この音声出力システムは、防災情報や気候情報等の音声データを音声出力させる必要があるイベントが発生すると、そのイベントに対応する音声データを音声出力することで、天候情報や防災情報等の各種の情報を利用者に伝達するものである。
【0017】
この音声出力システム100は、図1に示すように、利用者の住居等の施設に設置される警報装置1を利用して構成しており、図2に示すように、警報装置1に音声出力部18を備えさせて、住居等の施設に居る利用者に対して、イベント内容を通知している。
【0018】
音声出力システム100は、図1に示すように、警報装置1に加えて、利用者が各種の設定や操作を行うためのスマートフォン等の端末装置2、各種の制御及び通信を行うサーバ装置3、イベントの発生等を通知するための外部装置4等が備えられている。警報装置1、端末装置2、及び、外部装置4の夫々は、インターネット等の情報通信網5を介してサーバ装置3との間で各種の情報を通信自在に構成されている。
【0019】
警報装置1は、図2に示すように、床部11と天井部12との間の室内空間を検知領域13として、天井部12や天井部12側の壁部等に配設されている。警報装置1は、監視センサ部14、人感検知部15、温湿度センサ部16、表示部17、音声出力部18、装置側制御部19、装置側記憶部20、装置側通信部21等が備えられている。
【0020】
装置側記憶部20には、警報装置1を作動させるための各種の情報が記憶されており、装置側制御部19が、装置側記憶部20に記憶されている各種の情報を用いて、警報装置1の作動状態を制御している。装置側制御部19は、装置側通信部21を介して有線通信又は無線通信により、サーバ装置3との間で各種の情報を送受信可能に構成されている。
_ _ _ _ _
### 問題
音声出力システムについて述べた本文を、全文そのまま一字一句書き写しなさい。 項目はこの作業には一切関係しない。
_ _ _ _ _
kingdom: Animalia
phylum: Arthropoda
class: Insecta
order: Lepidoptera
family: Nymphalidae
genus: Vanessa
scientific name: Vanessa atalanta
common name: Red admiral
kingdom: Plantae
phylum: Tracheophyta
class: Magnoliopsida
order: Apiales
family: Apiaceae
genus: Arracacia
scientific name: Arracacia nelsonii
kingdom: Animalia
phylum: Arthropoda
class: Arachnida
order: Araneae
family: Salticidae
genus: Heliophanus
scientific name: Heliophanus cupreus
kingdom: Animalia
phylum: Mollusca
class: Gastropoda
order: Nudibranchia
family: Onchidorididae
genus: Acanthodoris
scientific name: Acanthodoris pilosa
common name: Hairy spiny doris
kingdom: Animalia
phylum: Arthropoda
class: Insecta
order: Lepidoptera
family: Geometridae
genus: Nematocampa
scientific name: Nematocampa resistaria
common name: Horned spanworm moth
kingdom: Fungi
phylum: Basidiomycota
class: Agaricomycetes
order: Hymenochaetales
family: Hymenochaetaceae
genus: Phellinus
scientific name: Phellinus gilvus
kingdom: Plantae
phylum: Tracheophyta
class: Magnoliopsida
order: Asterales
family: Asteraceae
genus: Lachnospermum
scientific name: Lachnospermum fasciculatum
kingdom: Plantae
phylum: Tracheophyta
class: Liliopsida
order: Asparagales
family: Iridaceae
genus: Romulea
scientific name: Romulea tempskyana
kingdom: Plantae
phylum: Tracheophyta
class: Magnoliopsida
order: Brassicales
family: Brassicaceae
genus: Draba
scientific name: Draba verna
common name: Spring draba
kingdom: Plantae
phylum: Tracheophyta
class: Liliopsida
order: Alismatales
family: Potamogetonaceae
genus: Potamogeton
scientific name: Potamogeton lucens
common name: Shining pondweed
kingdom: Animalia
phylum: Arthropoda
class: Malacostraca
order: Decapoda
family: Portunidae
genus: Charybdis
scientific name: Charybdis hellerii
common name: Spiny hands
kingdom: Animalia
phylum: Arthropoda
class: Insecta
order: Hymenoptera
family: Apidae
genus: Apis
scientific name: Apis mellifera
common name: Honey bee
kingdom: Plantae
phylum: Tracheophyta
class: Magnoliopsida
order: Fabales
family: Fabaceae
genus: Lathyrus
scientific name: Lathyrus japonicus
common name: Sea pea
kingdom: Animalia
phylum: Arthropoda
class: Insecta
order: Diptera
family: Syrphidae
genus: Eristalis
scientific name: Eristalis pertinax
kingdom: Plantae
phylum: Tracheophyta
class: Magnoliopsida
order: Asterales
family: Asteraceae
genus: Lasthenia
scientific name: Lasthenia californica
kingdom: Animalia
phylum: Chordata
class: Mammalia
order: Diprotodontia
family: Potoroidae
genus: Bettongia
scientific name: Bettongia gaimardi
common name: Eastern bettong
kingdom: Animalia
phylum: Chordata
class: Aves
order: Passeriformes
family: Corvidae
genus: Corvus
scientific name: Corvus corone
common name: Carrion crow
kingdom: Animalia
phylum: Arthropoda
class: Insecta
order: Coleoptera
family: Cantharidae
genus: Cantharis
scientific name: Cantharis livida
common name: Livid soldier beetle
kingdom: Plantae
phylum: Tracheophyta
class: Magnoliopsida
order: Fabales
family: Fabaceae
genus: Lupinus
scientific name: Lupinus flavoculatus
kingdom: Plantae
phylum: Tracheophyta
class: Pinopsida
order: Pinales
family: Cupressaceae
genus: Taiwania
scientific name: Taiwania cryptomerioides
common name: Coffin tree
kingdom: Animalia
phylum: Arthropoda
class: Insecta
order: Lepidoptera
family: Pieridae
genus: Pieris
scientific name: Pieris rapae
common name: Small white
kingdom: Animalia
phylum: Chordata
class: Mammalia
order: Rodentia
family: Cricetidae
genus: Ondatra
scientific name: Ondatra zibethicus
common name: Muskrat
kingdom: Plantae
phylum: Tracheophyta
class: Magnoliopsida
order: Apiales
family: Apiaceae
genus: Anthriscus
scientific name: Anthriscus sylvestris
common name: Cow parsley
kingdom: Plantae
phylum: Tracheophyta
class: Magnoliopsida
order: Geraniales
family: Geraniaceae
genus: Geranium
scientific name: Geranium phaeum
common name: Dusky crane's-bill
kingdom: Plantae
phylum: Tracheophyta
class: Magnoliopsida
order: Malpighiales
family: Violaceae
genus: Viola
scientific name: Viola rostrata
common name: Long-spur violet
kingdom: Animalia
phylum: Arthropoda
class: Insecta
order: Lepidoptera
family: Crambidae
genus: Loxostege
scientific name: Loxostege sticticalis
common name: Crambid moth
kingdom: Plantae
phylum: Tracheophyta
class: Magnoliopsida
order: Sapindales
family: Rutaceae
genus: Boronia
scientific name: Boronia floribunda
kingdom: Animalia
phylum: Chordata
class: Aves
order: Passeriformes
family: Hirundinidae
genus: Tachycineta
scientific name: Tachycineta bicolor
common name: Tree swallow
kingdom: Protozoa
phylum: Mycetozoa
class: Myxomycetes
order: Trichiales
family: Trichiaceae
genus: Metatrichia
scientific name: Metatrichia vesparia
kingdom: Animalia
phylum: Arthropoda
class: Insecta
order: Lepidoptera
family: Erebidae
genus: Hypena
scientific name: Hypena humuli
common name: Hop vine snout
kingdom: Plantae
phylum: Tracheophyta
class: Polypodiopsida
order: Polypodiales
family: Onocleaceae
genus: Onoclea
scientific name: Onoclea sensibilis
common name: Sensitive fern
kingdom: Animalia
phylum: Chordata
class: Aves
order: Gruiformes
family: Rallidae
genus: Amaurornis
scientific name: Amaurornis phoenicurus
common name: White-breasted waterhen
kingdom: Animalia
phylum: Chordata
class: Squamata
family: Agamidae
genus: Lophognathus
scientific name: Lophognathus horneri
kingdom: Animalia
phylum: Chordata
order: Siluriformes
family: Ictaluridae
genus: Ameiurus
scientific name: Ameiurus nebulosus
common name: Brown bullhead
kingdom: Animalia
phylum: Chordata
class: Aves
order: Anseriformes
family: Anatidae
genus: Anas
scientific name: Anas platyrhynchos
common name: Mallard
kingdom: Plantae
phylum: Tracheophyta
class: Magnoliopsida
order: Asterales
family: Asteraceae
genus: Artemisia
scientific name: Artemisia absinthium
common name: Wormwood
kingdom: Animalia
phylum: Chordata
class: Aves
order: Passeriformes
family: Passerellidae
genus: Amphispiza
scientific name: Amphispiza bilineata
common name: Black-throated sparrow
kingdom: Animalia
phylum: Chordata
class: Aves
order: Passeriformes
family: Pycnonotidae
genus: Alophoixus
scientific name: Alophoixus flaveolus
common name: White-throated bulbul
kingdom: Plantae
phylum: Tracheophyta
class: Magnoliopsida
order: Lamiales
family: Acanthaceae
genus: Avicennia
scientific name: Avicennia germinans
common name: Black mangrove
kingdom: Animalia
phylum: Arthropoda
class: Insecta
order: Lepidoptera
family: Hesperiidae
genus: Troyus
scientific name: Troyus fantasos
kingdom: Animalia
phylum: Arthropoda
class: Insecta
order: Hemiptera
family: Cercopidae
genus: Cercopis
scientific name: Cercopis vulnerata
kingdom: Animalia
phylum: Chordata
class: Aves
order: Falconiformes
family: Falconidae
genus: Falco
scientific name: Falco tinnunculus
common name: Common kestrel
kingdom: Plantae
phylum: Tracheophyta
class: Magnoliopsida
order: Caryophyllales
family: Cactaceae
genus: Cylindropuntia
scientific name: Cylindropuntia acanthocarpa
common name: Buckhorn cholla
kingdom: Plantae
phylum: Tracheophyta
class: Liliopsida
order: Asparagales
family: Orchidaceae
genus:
_ _ _ _ _
### 解答
この音声出力システムは、防災情報や気候情報等の音声データを音声出力させる必要があるイベントが発生すると、そのイベントに対応する音声データを音声出力することで、天候情報や防災情報等の各種の情報を利用者に伝達するものである。
【0017】
この音声出力システム100は、図1に示すように、利用者の住居等の施設に設置される警報装置1を利用して構成しており、図2に示すように、警報装置1に音声出力部18を備えさせて、住居等の施設に居る利用者に対して、イベント内容を通知している。
【0018】
音声出力システム100は、図1に示すように、警報装置1に加えて、利用者が各種の設定や操作を行うためのスマートフォン等の端末装置2、各種の制御及び通信を行うサーバ装置3、イベントの発生等を通知するための外部装置4等が備えられている。警報装置1、端末装置2、及び、外部装置4の夫々は、インターネット等の情報通信網5を介してサーバ装置3との間で各種の情報を通信自在に構成されている。
【0019】
警報装置1は、図2に示すように、床部11と天井部12との間の室内空間を検知領域13として、天井部12や天井部12側の壁部等に配設されている。警報装置1は、監視センサ部14、人感検知部15、温湿度センサ部16、表示部17、音声出力部18、装置側制御部19、装置側記憶部20、装置側通信部21等が備えられている。
【0020】
装置側記憶部20には、警報装置1を作動させるための各種の情報が記憶されており、装置側制御部19が、装置側記憶部20に記憶されている各種の情報を用いて、警報装置1の作動状態を制御している。装置側制御部19は、装置側通信部21を介して有線通信又は無線通信により、サーバ装置3との間で各種の情報を送受信可能に構成されている。